Data listing Block Start

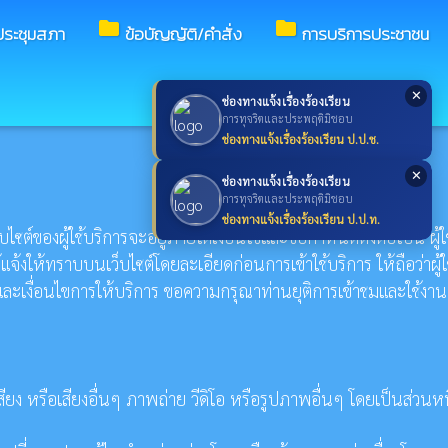
folder
folder
ระชุมสภา
ข้อบัญญัติ/คำสั่ง
การบริการประชาชน
✕
ช่องทางแจ้งเรื่องร้องเรียน
การทุจริตและประพฤติมิชอบ
ช่องทางแจ้งเรื่องร้องเรียน ป.ป.ช.
✕
ช่องทางแจ้งเรื่องร้องเรียน
การทุจริตและประพฤติมิชอบ
ช่องทางแจ้งเรื่องร้องเรียน ป.ป.ท.
์ของผู้ใช้บริการจะอยู่ภายใต้เงื่อนไขและข้อกำหนดดังต่อไปนี้ ผู้ใช
งให้ทราบบนเว็บไซต์โดยละเอียดก่อนการเข้าใช้บริการ ให้ถือว่าผู้ใช
ดและเงื่อนไขการให้บริการ ขอความกรุณาท่านยุติการเข้าชมและใช้งาน
สียง หรือเสียงอื่นๆ ภาพถ่าย วีดิโอ หรือรูปภาพอื่นๆ โดยเป็นส่วนหน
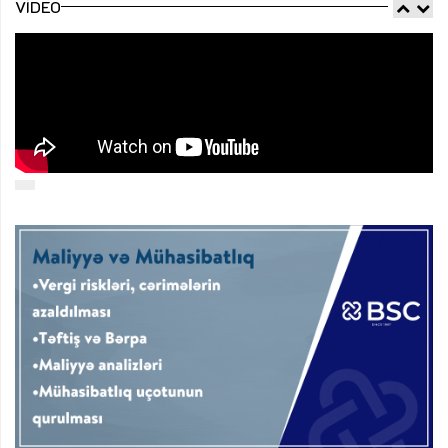
VIDEO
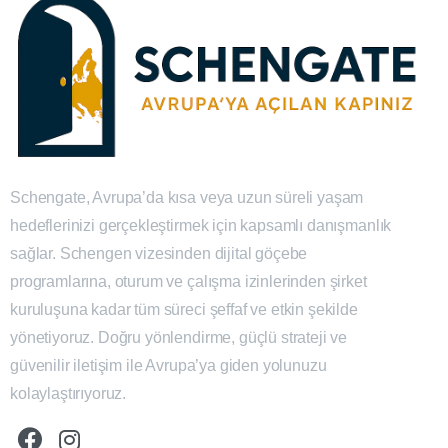
Schengate, Avrupa’da kısa veya uzun süreli yaşam
hedeflerinizi gerçekleştirmek için kapsamlı danışmanlık
sağlar. Schengen vizesinden dijital göçebe
programlarına, oturum ve çalışma izinlerinden şirket
kuruluşuna kadar tüm süreci şeffaf ve etkin şekilde
yönetiyoruz. Doğru yönlendirme, güçlü strateji ve
güvenilir iletişim ile Avrupa’ya giden yolunuzu
kolaylaştırıyoruz.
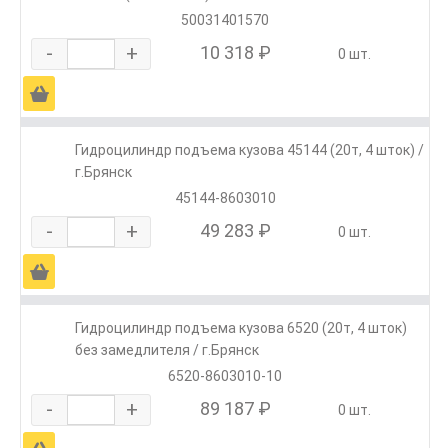
50031401570
-
+
10 318 ₽
0 шт.
Ä
Гидроцилиндр подъема кузова 45144 (20т, 4 шток) /
г.Брянск
45144-8603010
-
+
49 283 ₽
0 шт.
Ä
Гидроцилиндр подъема кузова 6520 (20т, 4 шток)
без замедлителя / г.Брянск
6520-8603010-10
-
+
89 187 ₽
0 шт.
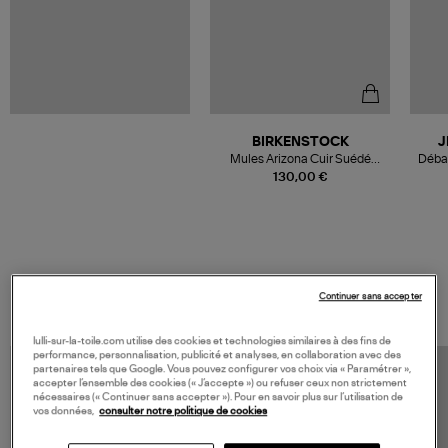
BIRKENSTOCK
J
Mules Arizona Cuir Suédé
Débar
Taupe
130,00 €
VOS DERNIERS PRODUITS VUS
Continuer sans accepter
lulli-sur-la-toile.com utilise des cookies et technologies similaires à des fins de
performance, personnalisation, publicité et analyses, en collaboration avec des
partenaires tels que Google. Vous pouvez configurer vos choix via « Paramétrer »,
accepter l’ensemble des cookies (« J’accepte ») ou refuser ceux non strictement
nécessaires (« Continuer sans accepter »). Pour en savoir plus sur l’utilisation de
vos données,
consulter notre politique de cookies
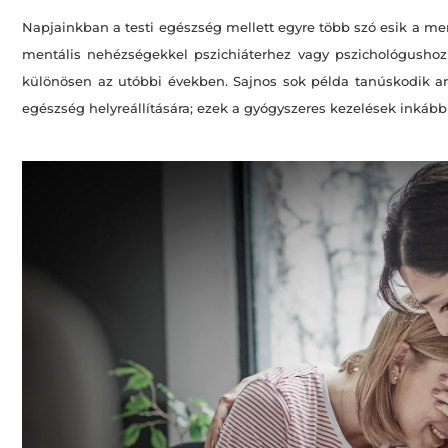
Napjainkban a testi egészség mellett egyre több szó esik a men
mentális nehézségekkel pszichiáterhez vagy pszichológushoz k
különösen az utóbbi években. Sajnos sok példa tanúskodik arr
egészség helyreállítására; ezek a gyógyszeres kezelések inkább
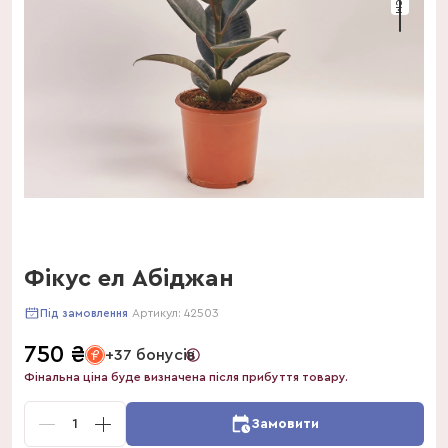
Фікус ел Абіджан
Артикул:
42503
Під замовлення
750
₴
+37 бонусів
Фінальна ціна буде визначена після прибуття товару.
1
Замовити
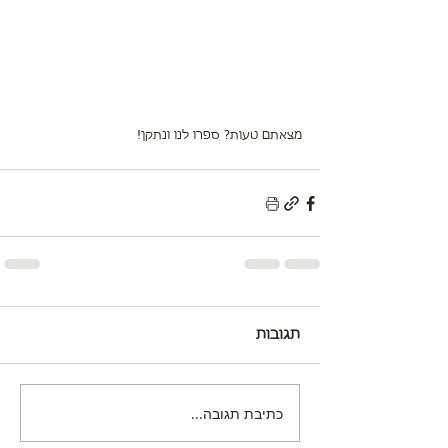
מצאתם טעות? ספרו לנו ונתקן!
תגובות
כתיבת תגובה...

Data listing Block End

Tally each line in the data that holds the word "Гидроцилиндр"; write only the total.

- Answer for this exercise -
2